Evelyn suddenly said, “Oh, wow. Look, you guys.”
They all rose and moved to the edge of the porch, crowding each other to see, and Bryce gasped a little, overcome with the sight. The far edge of the yard, where Erica grew her climbing roses, was alight with fireflies. Tiny sparks of green and gold, hundreds of them, darting to and fro like fairies from another realm. The sight sent chills of wonder up her spine, and the kids yelped and pointed. Evelyn, who was nearest Bryce, reached with one hand and slipped her arm around the older girl's waist, then leaned against her for a moment, but it wasn't weird, only natural, and Bryce tipped her cheek against Evelyn's soft hair for a moment.
“It's like Grandpa's here anyway,” the girl whispered.
***
Later, after
they'd eaten two large pizzas and two dozen breadsticks, chicken wings, cinnamon dessert pizza, about 10 gallons of root beer (which Cody called “fake” beer) and almost a case of real beer, Wilder was persuaded by his kids to pull out his guitar. It was late, nearly 11:00, but the family was loathe to go to bed just yet; giddy togetherness felt worlds better than lying in separate rooms under the almost-full moon, which was leering from a pitchdark sky, thinking about tomorrow when they would bury a man they had loved enormously.
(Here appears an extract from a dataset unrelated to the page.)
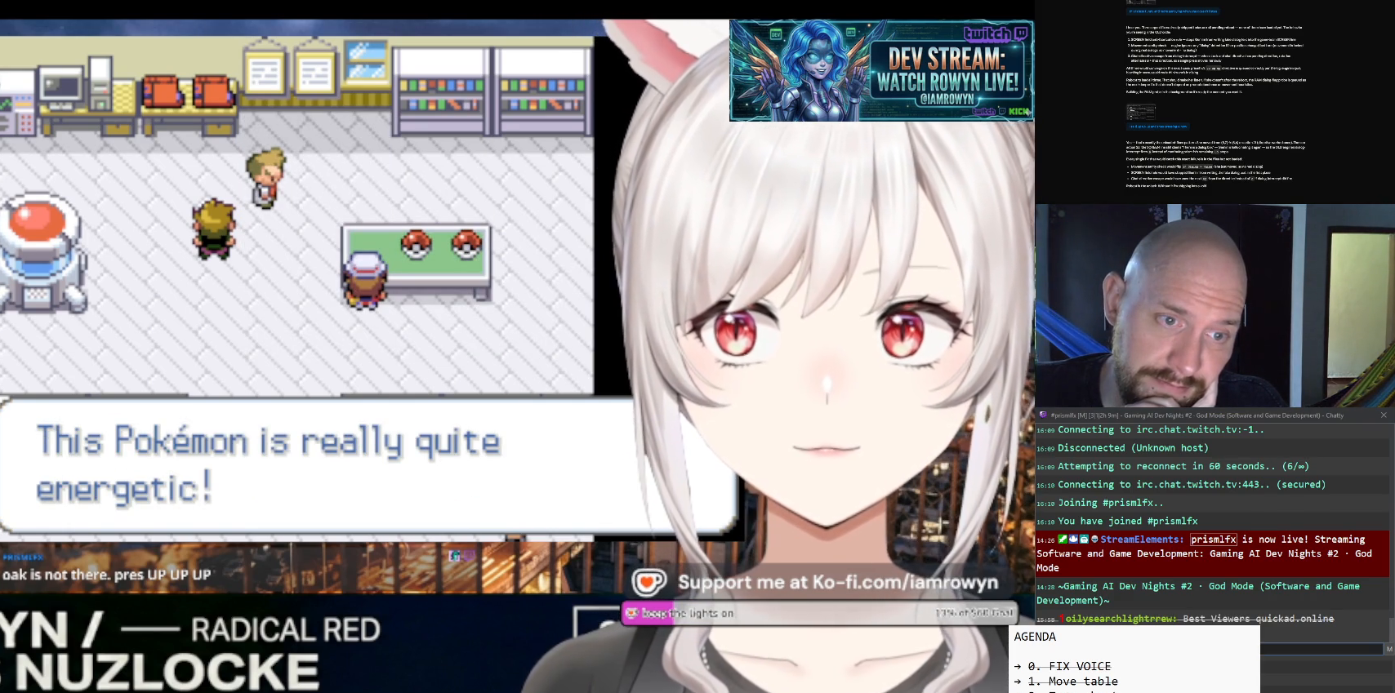
{"buttons": ["A"], "events": []}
Bryce started giggling a little when her uncle exited the house carrying a classic tan-and-maroon guitar, complete with a beaded chest strap. She, half-drunk on beer, heard herself demand, “Hey, where's your cowboy hat?” and Erica fell back against the porch swing in a gale of laughter. Cody was snuggled on her lap, Emma on Evelyn's beside them, and Bryce and Matthew were side-by-side, backs against the outer wall of the porch. Erica had thrown an afghan at them, and Bryce accepted this as a greater gift than any she remembered; beneath the thick knitted cover, their elbows bumped time and again, and her insides hummed from the contact. Matthew, dimples flashing, kept stealithly edging the blanket, and therefore Bryce, towards himself.
“Sorry, kiddo, but I must maintain a certain level of dignity,” Wilder responded to her question, and Erica snorted.
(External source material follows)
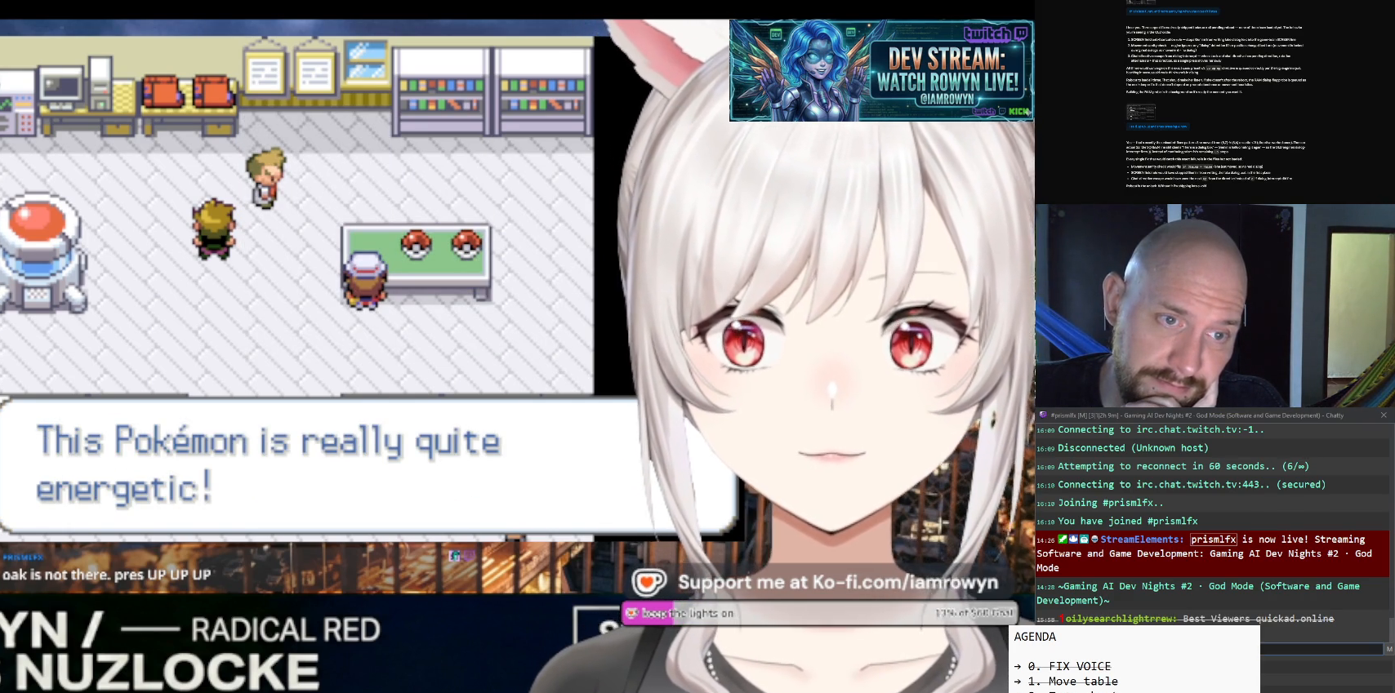
{"buttons": ["A"], "events": []}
“Daddy, play the airplane song!” Emma begged, and Wilder, settling himself on the cushioned chair, strummed a few notes for practice. He glanced up at his littlest, grinning, looking like he belonged on a wagon train somewhere in another century, with his hair loose and hanging down his back, his face tanned and eyes crinkling at the corners a little in the glow from the candle lanterns Erica had lit hours earlier.